At the start of each day I ensure there is a warmed bottle in bed with Tony and Charles, and a spare bottle in the fridge. I take 2 more bottles to work to fill. I have finally this week reached equilibrium where I rotate 4 bottles during the week - each day 2 in the fridge, 2 being sterilised and taken to work. On Friday milk goes in the freezer, and on Monday the oldest milk is removed and defrosted. It lasts about 3 months.

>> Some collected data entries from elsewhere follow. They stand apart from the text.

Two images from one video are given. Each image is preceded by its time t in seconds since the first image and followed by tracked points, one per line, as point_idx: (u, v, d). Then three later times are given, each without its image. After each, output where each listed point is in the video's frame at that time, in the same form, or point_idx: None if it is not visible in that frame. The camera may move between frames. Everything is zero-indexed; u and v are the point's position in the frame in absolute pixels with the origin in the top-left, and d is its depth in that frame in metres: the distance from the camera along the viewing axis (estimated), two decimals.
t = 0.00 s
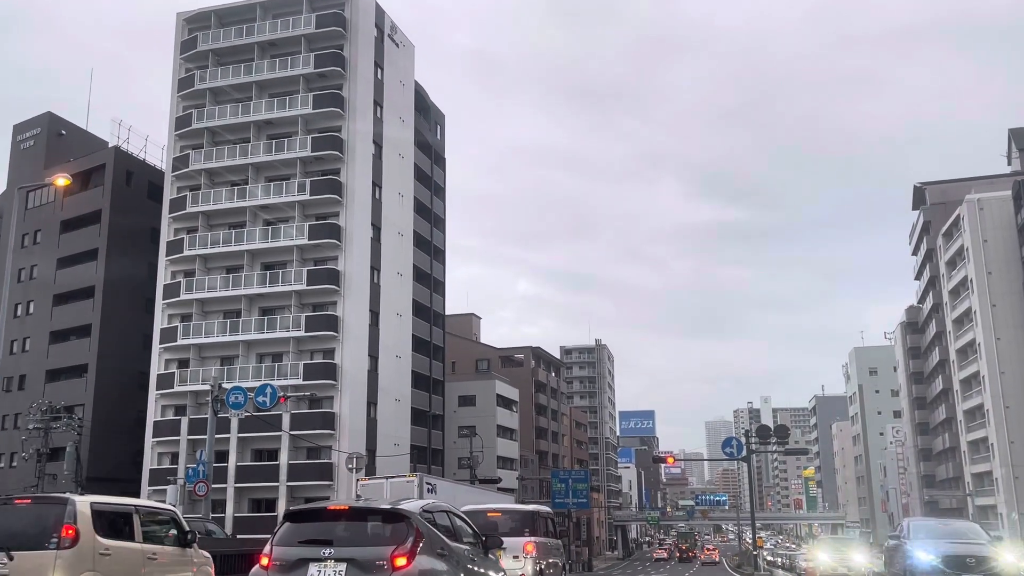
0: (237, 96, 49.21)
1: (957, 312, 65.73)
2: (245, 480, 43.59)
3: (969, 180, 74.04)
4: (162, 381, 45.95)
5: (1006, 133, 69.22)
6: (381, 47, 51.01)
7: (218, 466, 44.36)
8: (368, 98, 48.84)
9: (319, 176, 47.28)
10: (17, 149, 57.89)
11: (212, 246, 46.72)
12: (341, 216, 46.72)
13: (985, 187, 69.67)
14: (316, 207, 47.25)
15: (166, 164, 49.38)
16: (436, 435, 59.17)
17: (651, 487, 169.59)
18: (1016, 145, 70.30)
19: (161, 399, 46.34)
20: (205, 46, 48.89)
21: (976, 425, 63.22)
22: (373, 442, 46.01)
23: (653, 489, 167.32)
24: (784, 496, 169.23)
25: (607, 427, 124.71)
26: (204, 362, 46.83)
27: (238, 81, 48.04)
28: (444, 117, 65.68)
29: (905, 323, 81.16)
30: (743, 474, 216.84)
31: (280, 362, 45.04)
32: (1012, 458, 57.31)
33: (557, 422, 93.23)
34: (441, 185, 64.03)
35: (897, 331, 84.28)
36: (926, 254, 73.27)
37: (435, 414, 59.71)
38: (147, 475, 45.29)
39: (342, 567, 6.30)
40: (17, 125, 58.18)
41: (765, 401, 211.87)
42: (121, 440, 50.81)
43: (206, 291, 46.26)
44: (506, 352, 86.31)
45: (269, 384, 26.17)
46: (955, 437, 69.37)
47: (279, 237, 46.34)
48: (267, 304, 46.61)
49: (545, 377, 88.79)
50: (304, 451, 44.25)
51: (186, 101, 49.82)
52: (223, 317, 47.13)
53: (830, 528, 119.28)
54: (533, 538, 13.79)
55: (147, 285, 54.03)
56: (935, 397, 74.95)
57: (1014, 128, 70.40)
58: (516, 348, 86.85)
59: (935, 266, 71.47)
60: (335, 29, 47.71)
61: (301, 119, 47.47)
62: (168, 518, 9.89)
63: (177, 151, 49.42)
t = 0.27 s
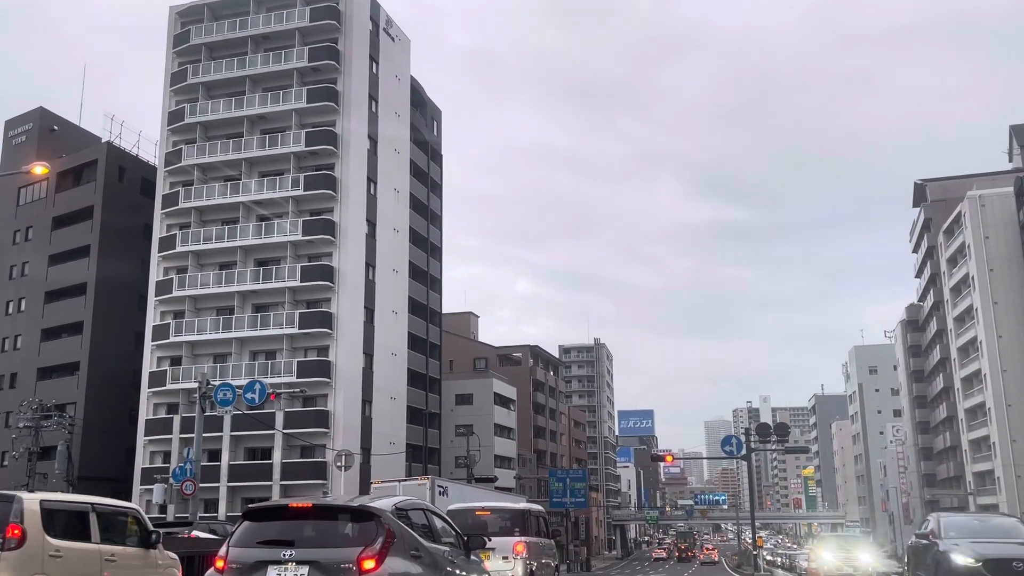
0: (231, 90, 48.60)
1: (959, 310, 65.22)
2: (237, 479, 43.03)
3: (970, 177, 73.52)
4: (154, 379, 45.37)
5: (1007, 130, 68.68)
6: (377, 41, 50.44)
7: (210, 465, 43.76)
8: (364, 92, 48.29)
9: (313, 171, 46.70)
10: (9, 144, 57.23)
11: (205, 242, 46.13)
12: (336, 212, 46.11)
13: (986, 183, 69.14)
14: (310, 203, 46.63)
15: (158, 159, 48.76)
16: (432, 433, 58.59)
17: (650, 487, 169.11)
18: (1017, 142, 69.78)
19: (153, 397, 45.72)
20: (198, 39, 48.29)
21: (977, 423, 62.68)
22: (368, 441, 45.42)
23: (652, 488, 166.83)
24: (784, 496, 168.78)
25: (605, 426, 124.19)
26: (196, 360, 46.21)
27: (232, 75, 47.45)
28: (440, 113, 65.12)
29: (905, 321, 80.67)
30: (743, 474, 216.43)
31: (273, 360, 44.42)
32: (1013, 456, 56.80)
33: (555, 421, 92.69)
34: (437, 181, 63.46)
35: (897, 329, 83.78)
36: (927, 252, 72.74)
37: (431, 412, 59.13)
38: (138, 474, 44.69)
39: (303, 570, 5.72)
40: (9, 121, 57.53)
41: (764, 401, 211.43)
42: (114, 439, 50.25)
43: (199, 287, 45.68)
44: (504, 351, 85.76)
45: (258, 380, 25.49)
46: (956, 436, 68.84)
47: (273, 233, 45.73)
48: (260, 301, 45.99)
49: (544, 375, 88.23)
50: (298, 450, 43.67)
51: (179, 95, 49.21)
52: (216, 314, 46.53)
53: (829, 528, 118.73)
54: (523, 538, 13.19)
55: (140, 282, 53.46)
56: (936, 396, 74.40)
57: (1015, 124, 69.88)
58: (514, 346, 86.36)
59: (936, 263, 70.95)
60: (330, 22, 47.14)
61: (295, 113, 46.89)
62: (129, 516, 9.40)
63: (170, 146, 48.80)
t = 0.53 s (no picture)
0: (224, 84, 47.99)
1: (960, 307, 64.68)
2: (230, 478, 42.43)
3: (971, 174, 72.97)
4: (146, 377, 44.77)
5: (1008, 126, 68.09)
6: (372, 35, 49.86)
7: (202, 464, 43.16)
8: (358, 87, 47.70)
9: (307, 167, 46.10)
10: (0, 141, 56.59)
11: (198, 238, 45.52)
12: (330, 208, 45.51)
13: (987, 180, 68.59)
14: (304, 198, 46.02)
15: (151, 155, 48.14)
16: (429, 432, 58.00)
17: (649, 486, 168.59)
18: (1019, 138, 69.23)
19: (145, 395, 45.11)
20: (191, 33, 47.68)
21: (979, 422, 62.13)
22: (363, 439, 44.83)
23: (651, 488, 166.31)
24: (783, 495, 168.24)
25: (604, 425, 123.59)
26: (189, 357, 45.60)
27: (225, 70, 46.85)
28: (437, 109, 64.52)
29: (906, 319, 80.13)
30: (742, 473, 216.07)
31: (267, 357, 43.84)
32: (1015, 456, 56.24)
33: (554, 420, 92.13)
34: (434, 178, 62.88)
35: (897, 328, 83.23)
36: (928, 249, 72.20)
37: (428, 411, 58.55)
38: (130, 473, 44.09)
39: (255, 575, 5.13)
40: (1, 117, 56.90)
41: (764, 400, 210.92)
42: (106, 437, 49.68)
43: (191, 284, 45.09)
44: (502, 350, 85.18)
45: (246, 376, 24.92)
46: (957, 435, 68.30)
47: (267, 229, 45.13)
48: (254, 298, 45.38)
49: (542, 374, 87.66)
50: (292, 449, 43.07)
51: (172, 90, 48.57)
52: (209, 311, 45.91)
53: (829, 528, 118.16)
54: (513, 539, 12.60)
55: (133, 280, 52.87)
56: (937, 394, 73.83)
57: (1017, 121, 69.35)
58: (512, 345, 85.79)
59: (936, 261, 70.40)
60: (324, 16, 46.54)
61: (288, 107, 46.30)
62: (86, 515, 8.87)
63: (163, 141, 48.19)
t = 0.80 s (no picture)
0: (217, 78, 47.37)
1: (961, 305, 64.11)
2: (222, 478, 41.81)
3: (973, 171, 72.41)
4: (138, 374, 44.17)
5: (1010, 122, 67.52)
6: (367, 29, 49.28)
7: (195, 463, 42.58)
8: (353, 81, 47.11)
9: (301, 162, 45.50)
10: None
11: (191, 234, 44.92)
12: (324, 203, 44.89)
13: (988, 176, 68.04)
14: (298, 194, 45.43)
15: (143, 150, 47.50)
16: (425, 431, 57.41)
17: (649, 486, 168.07)
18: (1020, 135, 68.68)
19: (137, 393, 44.49)
20: (184, 27, 47.08)
21: (980, 421, 61.57)
22: (358, 438, 44.25)
23: (650, 488, 165.71)
24: (782, 495, 167.69)
25: (603, 425, 123.03)
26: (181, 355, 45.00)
27: (218, 64, 46.24)
28: (434, 105, 63.94)
29: (907, 318, 79.57)
30: (742, 473, 215.44)
31: (260, 355, 43.27)
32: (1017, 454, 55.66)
33: (553, 419, 91.53)
34: (431, 175, 62.31)
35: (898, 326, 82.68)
36: (929, 247, 71.65)
37: (424, 410, 57.97)
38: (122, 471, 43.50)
39: None
40: None
41: (763, 400, 210.50)
42: (98, 436, 49.08)
43: (184, 281, 44.49)
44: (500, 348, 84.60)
45: (234, 372, 24.38)
46: (958, 433, 67.73)
47: (260, 224, 44.57)
48: (247, 295, 44.79)
49: (540, 373, 87.11)
50: (285, 448, 42.46)
51: (164, 84, 47.94)
52: (202, 308, 45.31)
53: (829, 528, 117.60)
54: (503, 540, 12.03)
55: (126, 277, 52.27)
56: (938, 393, 73.23)
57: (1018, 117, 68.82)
58: (510, 344, 85.22)
59: (937, 258, 69.83)
60: (318, 9, 45.95)
61: (282, 102, 45.70)
62: (37, 514, 8.46)
63: (155, 137, 47.56)
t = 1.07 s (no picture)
0: (211, 72, 46.76)
1: (963, 302, 63.54)
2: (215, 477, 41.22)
3: (974, 168, 71.85)
4: (130, 372, 43.58)
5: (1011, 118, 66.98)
6: (362, 22, 48.70)
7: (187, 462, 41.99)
8: (348, 75, 46.52)
9: (295, 156, 44.91)
10: None
11: (183, 230, 44.33)
12: (318, 199, 44.29)
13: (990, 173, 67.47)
14: (292, 189, 44.84)
15: (135, 145, 46.88)
16: (422, 430, 56.84)
17: (648, 485, 167.53)
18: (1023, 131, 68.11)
19: (129, 391, 43.88)
20: (177, 20, 46.47)
21: (982, 419, 61.01)
22: (352, 436, 43.65)
23: (649, 487, 165.16)
24: (782, 494, 167.11)
25: (603, 424, 122.44)
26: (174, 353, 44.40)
27: (211, 57, 45.64)
28: (431, 101, 63.36)
29: (907, 316, 79.01)
30: (742, 473, 214.80)
31: (253, 352, 42.69)
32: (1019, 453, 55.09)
33: (551, 418, 90.92)
34: (427, 171, 61.73)
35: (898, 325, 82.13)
36: (930, 244, 71.08)
37: (421, 408, 57.39)
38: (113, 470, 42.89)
39: None
40: None
41: (762, 399, 210.03)
42: (90, 435, 48.50)
43: (176, 277, 43.89)
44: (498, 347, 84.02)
45: (222, 369, 23.80)
46: (960, 432, 67.18)
47: (253, 220, 43.99)
48: (240, 291, 44.20)
49: (539, 372, 86.54)
50: (279, 447, 41.88)
51: (157, 79, 47.31)
52: (195, 305, 44.70)
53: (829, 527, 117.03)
54: (491, 539, 11.45)
55: (119, 274, 51.67)
56: (939, 392, 72.64)
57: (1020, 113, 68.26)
58: (508, 342, 84.66)
59: (939, 256, 69.26)
60: (313, 2, 45.36)
61: (276, 96, 45.11)
62: None
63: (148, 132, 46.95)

Usually Charles just demolishes one serving, and I produce a little more than one serving at work. The fridge/freezer storage helps buffer things a little. I used to leave him 120ml back in January to last the 6 hours I'm gone. Then for a while he consistently ate 150ml or so, now it is consistently 180-200ml. Thankfully my production is keeping pace.
 
 
Current Mood: geeky
 
 
Rachel
31 October 2006 @ 14:38
Eaten alive!  
Charles's appetite ramped up suddenly yesterday afternoon. I've spent the time since either feeding him, winding him, feeding myself or sleeping. He hasn't let me go long enough between feeds to even contemplate expressing something so I can have a break from feeding. I think the longest gap I've had is 4 hours during last night - I slept. Most of the time it's been around an hour, if that.

I couldn't do this on my own. Sue fed me dinner last night, and when I went to bed, Tony kept taking baby away to soothe him to sleep so I could nap in between feeds.

I wonder if we should expect a growth spurt imminently.